*REQUIRED ACTIONS*.
[1] Answer these questions using the log management article:
(a) How often are the panels and metrics on the GoAccess terminal output updated?
(b) According to the listed on-premises presumptions, in what two terms is logging considered "expensive"?
(c) What three kinds of logs or messages can Kiwi Syslog Server help you manage?
[2] Copy the log management article word for word, everything from "4. Logs are" down to "and systems involved in our application infrastructure.".

*DOCUMENT TEXT*.
===
Also among my top log management tools is GoAccess, an open source, terminal-based web log analyzer written in C. With GoAccess, there’s no need to use your browser, but you’ll still be able to view and analyze web server statistics in real time. It’s easy to configure and operates in completely real time. Every 200 milliseconds, panels and metrics on the terminal output will be updated. HTML output is updated every second.

GoAccess supports nearly all web log formats, which means you can view and manage logs from Nginx, Amazon S3, Apache, CloudFront, Elastic Load Balancing, Caddy, and more. It is Valgrind tested and provides well-designed terminal and bootstrap dashboards, which you can easily tailor to match your color tastes.

With GoAccess, you can track application response time, process logs incrementally for data persistence, and expand report panels to check for correlations between various reports. As a result, you can more easily identify any aggressive hosts/crawlers/bots that are consuming your bandwidth, see which virtual host is consuming the majority of your web server resources, and determine the amount of bandwidth, visitors, hits, and metrics for the slowest running requests by hour or by day.

The Difference Between On-Premises and Cloud-Based Log Management

It’s important to clarify what’s meant by “log monitoring” for two reasons: first, because logs are present in several different forms on a variety of different systems around the enterprise. And second, those logs can be a rich source of insight for everything from security events to through application health and up to customer experience. More than that, however, is the fundamental difference in how and why on-premises logging is performed versus their cloud-based counterparts.

On-premises systems work on the presumption that:

  1. We clearly understand the systems involved in our application infrastructure.
  2. We clearly understand the substance and nature of the log messages being sent.
  3. Logging is “expensive” both in terms of hardware (disk storage) and performance (every log message takes processing time away from application processing).
  4. Logs are an information source of last (or nearly last) resort. They tell us forensically (after the crash) what happened.
  5. The systems that logging informs us about are fundamentally permanent. They don’t disappear often (or ever).

However, cloud-based log systems work on an entirely different set of presumptions:

  1. We don’t always (and sometimes cannot) know all the services and systems involved in our application infrastructure.
  2. In fact, we may not have access to all the systems or sub-systems. Therefore, the only window into the systems will be via the performance of the code.
  3. Disk, processing, and log performance are cheap to the point of having effectively zero cost. The processing impact of logging is completely decoupled from application processing.
  4. The systems in the cloud can be (and usually are) extremely ephemeral. By the time a human looks at a log, that system is likely gone.

The entire point of cloud-based logging is to be ever-present, infinitely scalable (both in terms of data storage and data flow), and have sophisticated analytics capabilities baked into the log management tool so that the messages, telemetry, and insight can be surfaced quickly and reliably with minimal human intervention.

The Mostly Un-Necessary Summary

Log monitoring is a vast and varied sub-specialty within the monitoring discipline, and there are solutions out there to fit almost any use case. If you are just beginning your search for log management tools for the job, I hope this has given you a head start. If you already have a log management tool and are either considering a change or addition, I recommend trying a log tool like Kiwi Syslog Server.

This affordable on-premises software is capable of helping you manage syslog messages, SNMP traps, and Windows event logs. It’s a centralized solution that will allow you to inspect log messages from your devices and will even provide almost real-time alerts when problems arise on your network devices or server. As a result, your IT department can more easily monitor logs and manage security and compliance.
===
[Data items]

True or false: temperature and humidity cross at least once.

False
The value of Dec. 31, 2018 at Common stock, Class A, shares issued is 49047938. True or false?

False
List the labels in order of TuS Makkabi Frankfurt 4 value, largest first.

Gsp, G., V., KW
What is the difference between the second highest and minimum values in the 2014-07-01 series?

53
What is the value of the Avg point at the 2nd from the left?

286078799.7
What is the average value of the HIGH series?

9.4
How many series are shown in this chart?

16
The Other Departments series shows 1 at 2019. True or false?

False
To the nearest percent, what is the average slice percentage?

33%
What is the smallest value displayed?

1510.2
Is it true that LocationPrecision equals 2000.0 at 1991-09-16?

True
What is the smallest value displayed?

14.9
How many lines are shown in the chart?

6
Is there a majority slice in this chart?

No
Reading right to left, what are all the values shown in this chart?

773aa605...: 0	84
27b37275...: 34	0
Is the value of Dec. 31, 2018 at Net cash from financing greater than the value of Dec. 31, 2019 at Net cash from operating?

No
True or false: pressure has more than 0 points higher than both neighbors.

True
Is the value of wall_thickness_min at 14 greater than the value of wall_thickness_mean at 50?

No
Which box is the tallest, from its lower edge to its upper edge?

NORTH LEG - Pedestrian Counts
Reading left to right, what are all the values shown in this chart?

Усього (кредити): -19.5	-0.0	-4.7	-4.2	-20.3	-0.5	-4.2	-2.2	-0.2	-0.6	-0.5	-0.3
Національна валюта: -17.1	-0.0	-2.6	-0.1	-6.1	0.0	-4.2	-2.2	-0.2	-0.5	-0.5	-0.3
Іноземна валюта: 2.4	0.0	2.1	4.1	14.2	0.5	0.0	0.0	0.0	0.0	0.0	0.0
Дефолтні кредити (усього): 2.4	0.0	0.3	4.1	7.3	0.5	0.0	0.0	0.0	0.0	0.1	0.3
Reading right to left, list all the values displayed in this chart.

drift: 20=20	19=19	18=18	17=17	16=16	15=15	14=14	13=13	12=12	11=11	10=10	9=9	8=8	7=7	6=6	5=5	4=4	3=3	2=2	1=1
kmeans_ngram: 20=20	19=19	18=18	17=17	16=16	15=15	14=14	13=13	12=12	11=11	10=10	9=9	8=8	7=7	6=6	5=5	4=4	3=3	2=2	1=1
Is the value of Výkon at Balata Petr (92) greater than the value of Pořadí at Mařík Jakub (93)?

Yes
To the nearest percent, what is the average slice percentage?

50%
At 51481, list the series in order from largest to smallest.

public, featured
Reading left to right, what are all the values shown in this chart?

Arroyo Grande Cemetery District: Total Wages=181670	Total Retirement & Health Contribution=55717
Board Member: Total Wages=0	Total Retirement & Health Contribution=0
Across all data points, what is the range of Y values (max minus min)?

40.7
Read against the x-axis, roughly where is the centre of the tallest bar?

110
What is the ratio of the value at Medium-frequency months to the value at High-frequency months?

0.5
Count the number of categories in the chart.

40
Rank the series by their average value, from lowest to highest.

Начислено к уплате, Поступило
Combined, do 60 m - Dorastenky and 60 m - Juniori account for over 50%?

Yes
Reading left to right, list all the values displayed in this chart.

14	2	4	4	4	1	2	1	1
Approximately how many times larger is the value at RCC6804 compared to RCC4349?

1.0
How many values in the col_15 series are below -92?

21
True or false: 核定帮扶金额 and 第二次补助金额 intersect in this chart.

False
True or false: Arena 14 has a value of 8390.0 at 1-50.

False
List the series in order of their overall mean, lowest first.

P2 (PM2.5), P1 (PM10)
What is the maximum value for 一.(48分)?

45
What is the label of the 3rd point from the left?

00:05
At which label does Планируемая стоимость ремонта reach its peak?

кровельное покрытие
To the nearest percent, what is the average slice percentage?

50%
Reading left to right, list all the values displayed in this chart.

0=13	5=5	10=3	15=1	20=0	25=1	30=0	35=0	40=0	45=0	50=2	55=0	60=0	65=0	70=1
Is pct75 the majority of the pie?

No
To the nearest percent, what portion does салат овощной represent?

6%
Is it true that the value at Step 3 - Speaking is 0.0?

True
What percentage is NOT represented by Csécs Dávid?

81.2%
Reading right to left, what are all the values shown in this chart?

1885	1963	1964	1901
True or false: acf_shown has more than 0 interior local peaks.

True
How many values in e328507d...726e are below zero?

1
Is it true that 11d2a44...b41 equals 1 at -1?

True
===
*OUTPUTS FOR THE TASKS*.
[1]
(a) Every 200 milliseconds.
(b) Hardware (disk storage) and performance.
(c) Syslog messages, SNMP traps, and Windows event logs.

[2]
4. Logs are an information source of last (or nearly last) resort. They tell us forensically (after the crash) what happened.
  5. The systems that logging informs us about are fundamentally permanent. They don’t disappear often (or ever).

However, cloud-based log systems work on an entirely different set of presumptions:

  1. We don’t always (and sometimes cannot) know all the services and systems involved in our application infrastructure.